Numa análise mais fria, o PDT sabe que a maioria da esquerda deve ficar mesmo nos braços de Lula. Há alguma esperança de seduzir parte do PSB, mas um pedaço crucial da legenda ligado ao governador de Pernambuco, Paulo Câmara, trabalha avidamente pela manutenção da aliança com o PT. A percepção é diferente em relação à coluna vertebral do Centrão. Ciro e aliados veem PP, PL e Republicanos se dividindo entre Lula e Bolsonaro em 2022. Mas o presidente tem perdido popularidade diante da condução catastrófica da pandemia, das ameaças da CPI da Covid-19 e da economia em queda. Se a curva descendente não for revertida, o atual favoritismo para chegar ao segundo turno pode virar pó. Nesse cenário, Ciro vislumbra uma boa chance de atrair um pedaço dessa turma. Para ajudá-lo nessa empreitada, anunciou na quinta-feira, 22, a contratação do marqueteiro João Santana, vitorioso nas eleições presidenciais de 2006, 2010 e 2014, todas com o PT – e que depois delatou à Lava-Jato como recursos ilícitos irrigaram campanhas petistas. Especialistas, porém, veem o temperamento mercurial de Ciro como um desafio para firmar parcerias e angariar esses votos. “Pela forma bélica, Ciro tende a não ser o maior beneficiário, mas algum candidato a ser construído no campo da centro-direita e da direita moderada”, avalia Cláudio Couto.
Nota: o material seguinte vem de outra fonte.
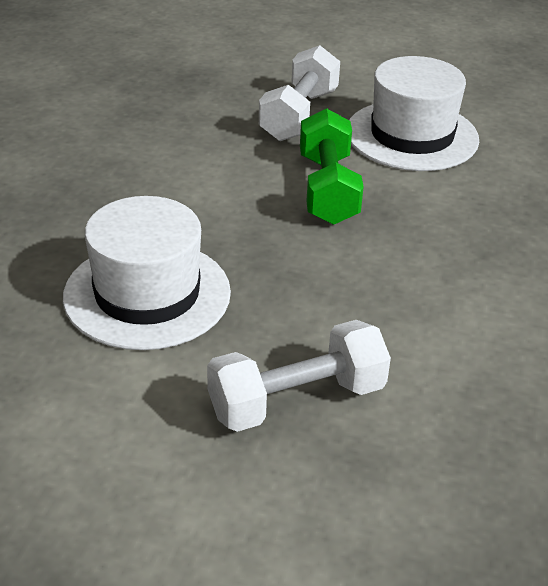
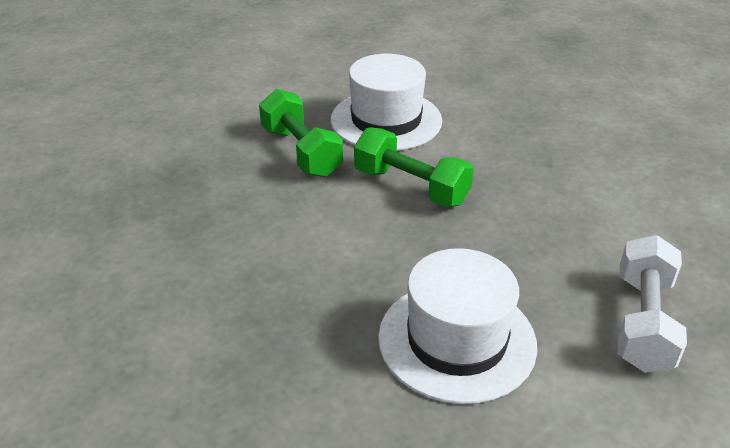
camera: 50 degrees left, 0 degrees up
white dumbbell [259,45,340,141] -> green dumbbell [259,89,343,177]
Em 2018, Ciro foi o terceiro candidato mais votado, com 13,3 milhões de votos. Em tese, pelas pesquisas e pelo retrospecto, ele seria o candidato que poderia encarnar com mais força a terceira via no ano que vem. Mas não será tão simples assim. Ele terá de encontrar o tom certo e a roupagem ideal para crescer na campanha com apoios à direita, sem perder a credibilidade junto a uma parte da esquerda — uma difícil e talvez intransponível encruzilhada.